▶ WHAT YOU ARE ASKED TO DO:
Copy, word for word, the lines from the very first one down through the line holding "name author: Vasey", with that line included.

▶ EXERCISE DATA:
+ + + + + + +

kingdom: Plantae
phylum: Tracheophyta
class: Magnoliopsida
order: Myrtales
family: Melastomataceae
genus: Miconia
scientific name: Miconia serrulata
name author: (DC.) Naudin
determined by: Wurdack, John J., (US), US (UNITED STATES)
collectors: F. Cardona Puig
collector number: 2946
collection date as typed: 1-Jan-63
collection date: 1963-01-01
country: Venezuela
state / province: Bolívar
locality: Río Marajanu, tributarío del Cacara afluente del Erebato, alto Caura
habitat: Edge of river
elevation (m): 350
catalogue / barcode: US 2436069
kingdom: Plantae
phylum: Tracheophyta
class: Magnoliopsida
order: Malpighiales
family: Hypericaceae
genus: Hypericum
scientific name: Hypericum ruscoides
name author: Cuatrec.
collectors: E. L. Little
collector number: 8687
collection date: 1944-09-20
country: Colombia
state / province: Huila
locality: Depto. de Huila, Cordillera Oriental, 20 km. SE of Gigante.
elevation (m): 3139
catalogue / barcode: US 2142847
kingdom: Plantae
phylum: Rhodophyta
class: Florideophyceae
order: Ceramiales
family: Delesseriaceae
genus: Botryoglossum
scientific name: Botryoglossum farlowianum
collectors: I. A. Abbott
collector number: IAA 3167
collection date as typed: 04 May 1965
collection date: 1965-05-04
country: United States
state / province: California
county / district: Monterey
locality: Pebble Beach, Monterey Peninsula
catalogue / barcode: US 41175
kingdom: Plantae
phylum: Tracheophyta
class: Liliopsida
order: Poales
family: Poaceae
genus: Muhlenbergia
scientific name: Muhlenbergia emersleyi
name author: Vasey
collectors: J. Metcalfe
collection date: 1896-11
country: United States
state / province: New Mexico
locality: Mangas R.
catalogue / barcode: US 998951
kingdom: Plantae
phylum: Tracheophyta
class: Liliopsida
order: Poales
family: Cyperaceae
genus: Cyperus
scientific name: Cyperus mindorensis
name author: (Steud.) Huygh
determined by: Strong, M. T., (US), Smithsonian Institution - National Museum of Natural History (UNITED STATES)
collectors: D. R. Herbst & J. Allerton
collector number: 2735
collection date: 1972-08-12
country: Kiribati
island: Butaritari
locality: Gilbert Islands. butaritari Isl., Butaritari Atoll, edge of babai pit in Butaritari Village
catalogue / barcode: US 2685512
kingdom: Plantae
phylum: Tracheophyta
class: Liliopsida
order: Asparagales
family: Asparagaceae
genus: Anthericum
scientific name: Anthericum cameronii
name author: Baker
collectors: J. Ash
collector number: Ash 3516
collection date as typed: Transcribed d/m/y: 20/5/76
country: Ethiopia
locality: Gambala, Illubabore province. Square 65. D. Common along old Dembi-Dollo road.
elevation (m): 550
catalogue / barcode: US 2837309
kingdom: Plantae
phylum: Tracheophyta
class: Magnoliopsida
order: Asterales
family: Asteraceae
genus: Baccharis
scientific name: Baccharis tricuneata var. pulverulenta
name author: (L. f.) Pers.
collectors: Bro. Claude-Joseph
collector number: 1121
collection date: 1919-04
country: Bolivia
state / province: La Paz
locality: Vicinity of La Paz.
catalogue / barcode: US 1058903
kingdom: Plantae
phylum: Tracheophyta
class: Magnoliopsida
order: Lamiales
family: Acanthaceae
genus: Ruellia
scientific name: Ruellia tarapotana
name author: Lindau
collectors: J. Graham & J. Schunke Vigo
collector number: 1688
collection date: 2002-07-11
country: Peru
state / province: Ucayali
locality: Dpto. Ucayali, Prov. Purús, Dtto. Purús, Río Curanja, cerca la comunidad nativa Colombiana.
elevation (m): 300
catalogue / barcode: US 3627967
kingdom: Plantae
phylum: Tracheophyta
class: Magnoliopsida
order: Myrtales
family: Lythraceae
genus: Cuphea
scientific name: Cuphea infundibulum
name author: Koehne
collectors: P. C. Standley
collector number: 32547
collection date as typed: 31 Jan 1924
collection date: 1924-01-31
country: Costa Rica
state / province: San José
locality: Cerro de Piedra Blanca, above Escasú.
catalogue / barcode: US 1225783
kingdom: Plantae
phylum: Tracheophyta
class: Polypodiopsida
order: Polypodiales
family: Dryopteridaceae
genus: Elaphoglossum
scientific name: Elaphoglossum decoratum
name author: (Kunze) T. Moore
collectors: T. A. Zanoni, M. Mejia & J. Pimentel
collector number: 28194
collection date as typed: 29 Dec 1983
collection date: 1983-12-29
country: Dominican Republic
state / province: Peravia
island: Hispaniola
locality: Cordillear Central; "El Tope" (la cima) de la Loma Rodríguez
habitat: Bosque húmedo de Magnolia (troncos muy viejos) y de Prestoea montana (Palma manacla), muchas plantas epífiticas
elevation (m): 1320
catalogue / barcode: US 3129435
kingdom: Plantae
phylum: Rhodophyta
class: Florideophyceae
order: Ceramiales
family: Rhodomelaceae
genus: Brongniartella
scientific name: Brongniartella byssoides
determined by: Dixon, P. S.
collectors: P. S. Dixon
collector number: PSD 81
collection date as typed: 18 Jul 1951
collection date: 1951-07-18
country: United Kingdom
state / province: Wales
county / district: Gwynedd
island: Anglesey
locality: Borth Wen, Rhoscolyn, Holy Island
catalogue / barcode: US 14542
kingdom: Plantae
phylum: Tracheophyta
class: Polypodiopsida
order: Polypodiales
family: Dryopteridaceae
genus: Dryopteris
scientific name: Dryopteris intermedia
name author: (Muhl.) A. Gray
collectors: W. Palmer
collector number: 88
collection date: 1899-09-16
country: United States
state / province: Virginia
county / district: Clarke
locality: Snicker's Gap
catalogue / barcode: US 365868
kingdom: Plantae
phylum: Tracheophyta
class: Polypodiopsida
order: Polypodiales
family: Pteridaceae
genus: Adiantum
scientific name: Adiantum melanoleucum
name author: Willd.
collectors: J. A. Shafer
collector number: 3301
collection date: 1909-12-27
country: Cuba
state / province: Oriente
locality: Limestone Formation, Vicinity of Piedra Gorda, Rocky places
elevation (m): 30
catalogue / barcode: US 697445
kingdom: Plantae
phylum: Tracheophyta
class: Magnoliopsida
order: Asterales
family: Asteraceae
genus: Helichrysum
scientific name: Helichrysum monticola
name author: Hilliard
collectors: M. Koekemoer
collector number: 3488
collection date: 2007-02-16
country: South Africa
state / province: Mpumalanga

+ + + + + + +

▶ THE REPLY:
kingdom: Plantae
phylum: Tracheophyta
class: Magnoliopsida
order: Myrtales
family: Melastomataceae
genus: Miconia
scientific name: Miconia serrulata
name author: (DC.) Naudin
determined by: Wurdack, John J., (US), US (UNITED STATES)
collectors: F. Cardona Puig
collector number: 2946
collection date as typed: 1-Jan-63
collection date: 1963-01-01
country: Venezuela
state / province: Bolívar
locality: Río Marajanu, tributarío del Cacara afluente del Erebato, alto Caura
habitat: Edge of river
elevation (m): 350
catalogue / barcode: US 2436069
kingdom: Plantae
phylum: Tracheophyta
class: Magnoliopsida
order: Malpighiales
family: Hypericaceae
genus: Hypericum
scientific name: Hypericum ruscoides
name author: Cuatrec.
collectors: E. L. Little
collector number: 8687
collection date: 1944-09-20
country: Colombia
state / province: Huila
locality: Depto. de Huila, Cordillera Oriental, 20 km. SE of Gigante.
elevation (m): 3139
catalogue / barcode: US 2142847
kingdom: Plantae
phylum: Rhodophyta
class: Florideophyceae
order: Ceramiales
family: Delesseriaceae
genus: Botryoglossum
scientific name: Botryoglossum farlowianum
collectors: I. A. Abbott
collector number: IAA 3167
collection date as typed: 04 May 1965
collection date: 1965-05-04
country: United States
state / province: California
county / district: Monterey
locality: Pebble Beach, Monterey Peninsula
catalogue / barcode: US 41175
kingdom: Plantae
phylum: Tracheophyta
class: Liliopsida
order: Poales
family: Poaceae
genus: Muhlenbergia
scientific name: Muhlenbergia emersleyi
name author: Vasey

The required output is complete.